Wednesday, October 14, 2009

Minority Report

I was away at Yosemite for a few days to clear out mind and soul. It was grand to walk in the "incomparable valley," and even moreso to take the road up to Glacier Point and look down on it all from over 8000 feet of elevation. A visit to Mariposa Grove, and standing beneath the awesome "Grizzly Giant" was a truly humbling experience.

One thing about the visit was that I saw very few "fellow Americans" at play. Almost everyone I saw was from Europe, Southeast Asia, India, China, and I heard at least four other languages spoken. Where were the US tourist crowds? My partner commented: "They are all home without jobs watching TV." And that leads me to something very silly I saw on the boob tube that weekend.

On the morning of the second day I caught a segment of MSNBC at the hotel, gleefully announcing the recession was "over." The assessment was based on the NABE sampling the majority opinions of 44 economists. Let me give you my own "Minority Report." It won't be based on silly technical definitions of what a recession is, but instead on plain old common sense. The recession is not over. It is simply transitioning to something more severe, a bona fide depression is now almost inevitable. I do not base this call on the assessment of 44 economists, most of which failed to see the first recessionary collapse coming a year ago when I and so many other bloggers were writing about it. Instead I base my call on the stubborn facts I laid out in my most recent article. The short version is that people without jobs and income do not spend money. If 70% of our economic GDP depends on consumer spending, good luck with your "end of the recession" call when we have actual unemployment (U-6) over 17%.

But hooray! The Dow hit 10,000 today! This means nothing. Think of the stock market as a bunch of rich folks all off on vacation at Las Vegas. It's just a place where "investors" gamble their money--a casino. And it is more heavily manipulated than any casino the mafia ever ran, believe me. The Dow is entirely disconnected from reality. When one of its major companies collapses, that company is quietly removed from the index so as not to spoil the fun. So while the NABE and these economists think happy times are here again, the Nattering Nabob thinks otherwise. Do they actually expect we will soon get back to the good old days of house flipping? Guess again. We are now beginning the process of defining a new "normal" in this country. It will be a place where the gulf between rich and poor has never been wider. Employment will take years to come anywhere close to where it was 18 months ago. The housing market has yet to bottom and house values will not suddenly begin skyrocketing back up to 2005 levels again. The housing market will bounce, but remain flat for many, many years. Even a dead cat will bounce if dropped from the third floor....But it won't ever catch mice again.

Sigh... I miss the Grizzly Giant. There it stood, where it has lived since the time of Christ. A segment of its flanks were scorched black by fire, but it still remained the great lord of the forest. It's massive branches exceed the girth of any other tree species on earth, except Redwoods. A tree over 1800 years old understands that things change, and they sometimes take a while. This Recession-Depression is a time of great change in our history as a nation and, believe it or not, it is not ending. It's just beginning. We are now learning what it is like to live without easy credit and an ATM machine in our house. Millions are learning what it is like to live without a job. Soon we will learn again how fragile our energy model really is. These are hard lessons that the price of a share of Citigroup simply cannot cure.

The Nabob has spoken.

Wednesday, October 7, 2009

Commercial Blues

The chain of pain in the economy is slowly putting more and more pressure on the enormous $3.4 trillion dollar commercial real estate loan tally. Put simply: people lose their jobs and businesses, they stop shopping at strip malls and renting shops and office space, vacancy rates explode, mall owners don't have sufficient income to service their debt, and loan defaults begin to hit the banks. Homeowners who cannot sell but must move are forced to rent their property, saturating the rental market and driving up vacancies there as well.
════════════════════
# REQUIRED WORK:
Resume the blog entry on commercial real estate loans, picking up after its final sentence.

# GIVEN INFORMATION:
════════════════════
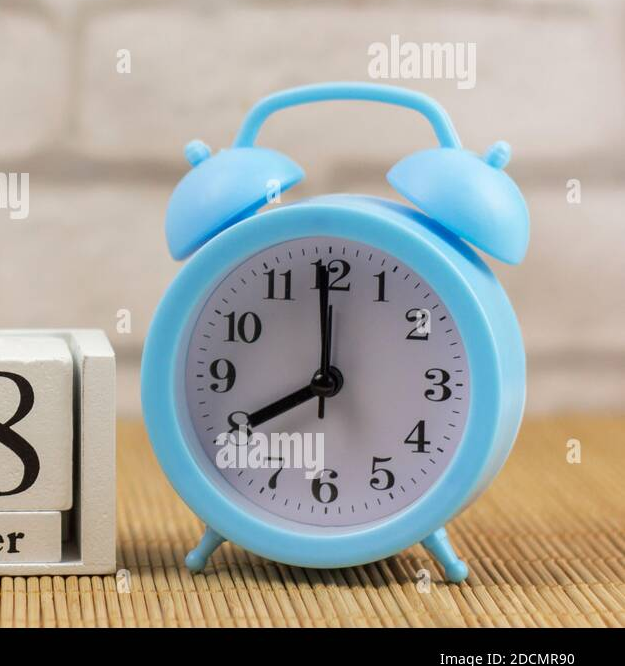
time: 7:59
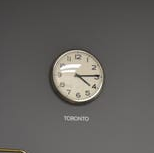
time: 4:14
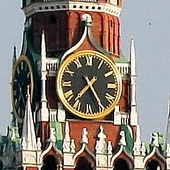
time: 7:25
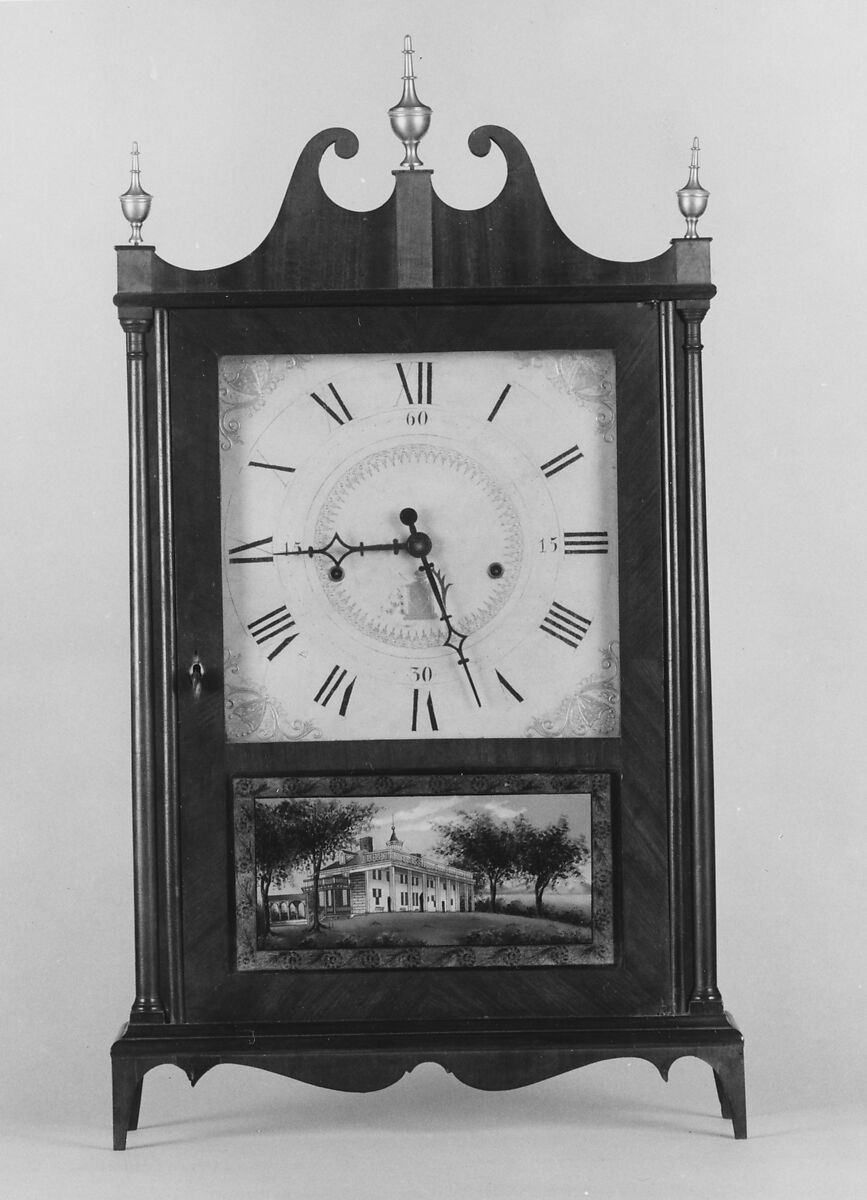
════════════════════
# RESPONSE TO THE TASK:
Statistically, the national vacancy rate for commercial space is now 16.5%, and rents have fallen accordingly. In key markets, the average rent is now 10% lower than a year ago. (Off 18.5% in key urban centers like NYC). Apartment vacancies have now reached a 23 year high according to Reuters.Tenants have a lot of space to choose from, and leasing companies that are not offering big incentives and lowering rents are seeing their business come to a standstill. Landlords have to get this through their heads, and fast.

Beyond this, prices have fallen for commercial property even as they have for housing. Many commercial centers are also "underwater," now worth less than the loans that are financing the building. This market dwarfs the "sub-prime" housing market that caused such turmoil and distress in the banking industry. The Fed now estimates that commercial loan losses could reach a staggering 45% next year.

All this said, I was walking over to the local Farmer's Market last evening, and was surprised to pass the bare wood framing and concrete slabs of a new building going up. The sign read: "New Retail and Office Space." What in the world was this developer thinking? The entire street, a main shopping and commerce district of my town, was already littered with vacant office and retail space!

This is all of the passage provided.